Please update the listing below by replacing "Decimals" with "Precision" and leaving everything else unchanged.

**Source material**
__________
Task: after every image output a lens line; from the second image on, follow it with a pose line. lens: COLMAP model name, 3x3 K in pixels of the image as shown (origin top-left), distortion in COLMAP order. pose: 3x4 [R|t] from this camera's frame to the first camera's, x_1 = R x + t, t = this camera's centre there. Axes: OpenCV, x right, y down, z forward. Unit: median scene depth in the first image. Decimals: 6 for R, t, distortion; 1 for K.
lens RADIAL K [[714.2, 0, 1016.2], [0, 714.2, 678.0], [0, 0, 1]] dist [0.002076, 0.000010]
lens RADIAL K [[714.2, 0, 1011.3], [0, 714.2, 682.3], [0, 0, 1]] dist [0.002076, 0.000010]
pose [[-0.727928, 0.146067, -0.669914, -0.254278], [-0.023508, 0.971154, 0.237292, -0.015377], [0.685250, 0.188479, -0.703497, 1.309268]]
__________
**Response area**
Task: after every image output a lens line; from the second image on, follow it with a pose line. lens: COLMAP model name, 3x3 K in pixels of the image as shown (origin top-left), distortion in COLMAP order. pose: 3x4 [R|t] from this camera's frame to the first camera's, x_1 = R x + t, t = this camera's centre there. Axes: OpenCV, x right, y down, z forward. Unit: median scene depth in the first image. Precision: 6 for R, t, distortion; 1 for K.
lens RADIAL K [[714.2, 0, 1016.2], [0, 714.2, 678.0], [0, 0, 1]] dist [0.002076, 0.000010]
lens RADIAL K [[714.2, 0, 1011.3], [0, 714.2, 682.3], [0, 0, 1]] dist [0.002076, 0.000010]
pose [[-0.727928, 0.146067, -0.669914, -0.254278], [-0.023508, 0.971154, 0.237292, -0.015377], [0.685250, 0.188479, -0.703497, 1.309268]]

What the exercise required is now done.